A study at The University of Texas MD Anderson Cancer Center showed that circulating tumor cells (CTCs), a form of liquid biopsy, was independently associated with melanoma relapse, suggesting CTC assessment may be useful in identifying patients at risk for relapse who could benefit from more aggressive therapy following primary treatment.
Results from the study were published in Clinical Cancer Research, a journal of the American Association for Cancer Research. Although CTCs can be detected in melanoma patients, there is limited data regarding their significance in stage III (node-positive) disease. This prospective study was based on earlier research that found CTCs in a significant number of breast cancer patients, which was associated with relapse, independent of other existing methods for determining prognosis.
“Our findings are significant, given that there is a need for blood-based biomarkers to guide clinical decision making for stage III melanoma patients,” said Anthony Lucci, M.D., professor of Breast Surgical Oncology and Surgical Oncology, and study lead. “There currently are no blood tests available to help doctors accurately tell which patients are likely to relapse, and should be given therapy, and which are low risk, and could be observed.”

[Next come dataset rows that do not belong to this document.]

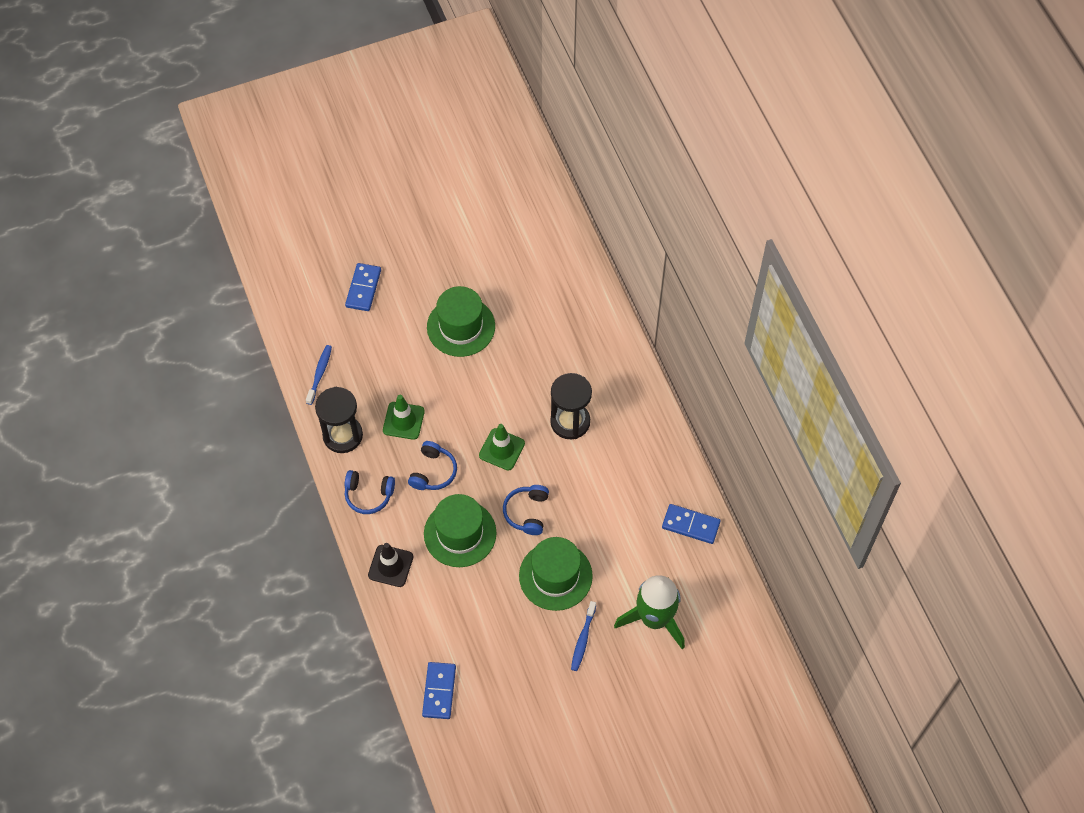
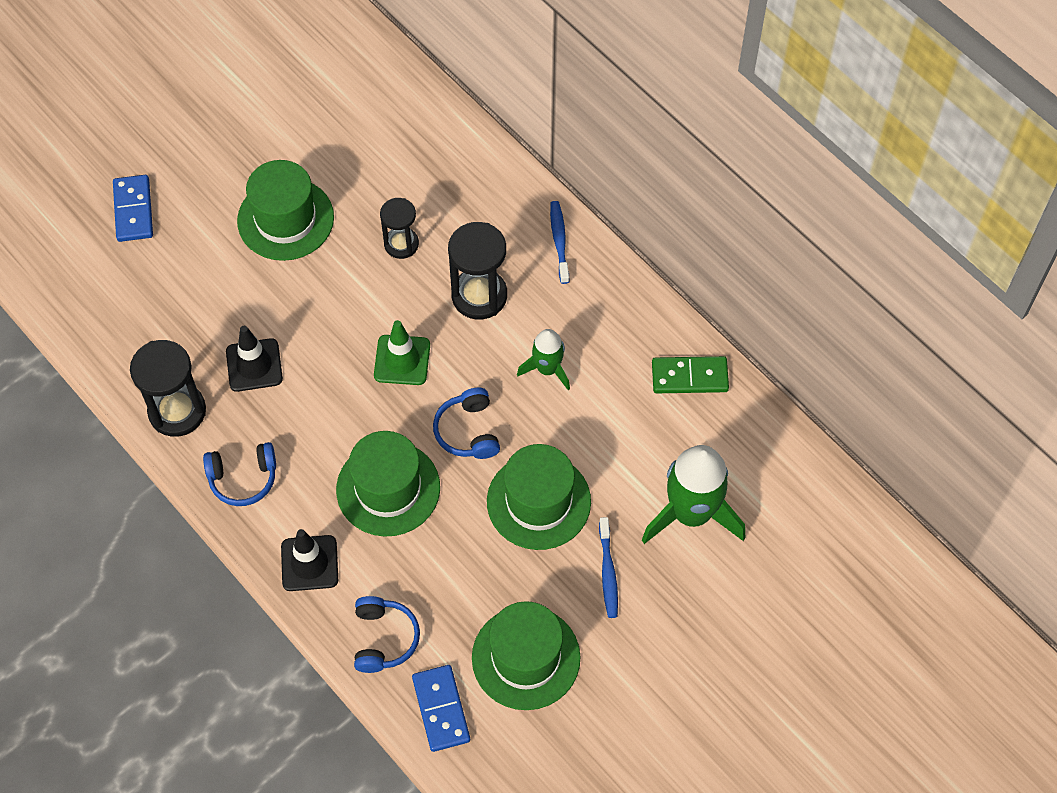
camera: 20 degrees left, 0 degrees up
blue toothbrush [306,345,332,405] -> blue toothbrush moved to [550,201,569,284]
green traffic cone [383,395,425,440] -> black traffic cone [226,326,283,392]
blue headphones [408,441,457,490] -> blue headphones moved to [354,596,420,673]
blue domino [662,504,721,544] -> green domino [652,356,729,393]
none -> black hourglass [380,198,419,259]
none -> green hat [472,601,581,710]
none -> green rocket [517,329,570,390]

The researchers assessed CTCs during the patient’s first clinic visit, and relapse-free survival was compared between patients with one or more CTCs, versus those with no CTCs. CTCs were observed in 90 out of 243 patients enrolled in the study.
“Our analysis demonstrated that CTC detection was significantly associated with a decrease in relapse-free survival at six months, and persisted at a 54-month longer-term follow-up,” said Lucci. “The data from this study provides support for the future pursuit of liquid biopsy techniques to help identify patients most likely to benefit from adjuvant systemic therapy.”
Lucci added that this is vital given that there currently is no clear consensus on when to recommend immunotherapy for node-positive melanoma patients. Despite the development of new targeted and immune therapies to treat melanoma, many patients either do not respond to these therapies or develop resistance to therapy within six to eight months. Because such therapies also can have side effects, avoiding treatment in patients at low risk for relapse may prevent overtreatment.
The study was funded by Sheila Prenowitz, Debbie and Craig Kiefer, the Simon and Linda Eyles Foundation, the Sam and Janna Moore family, and the Wintermann Foundation. Lucci reported no disclosures.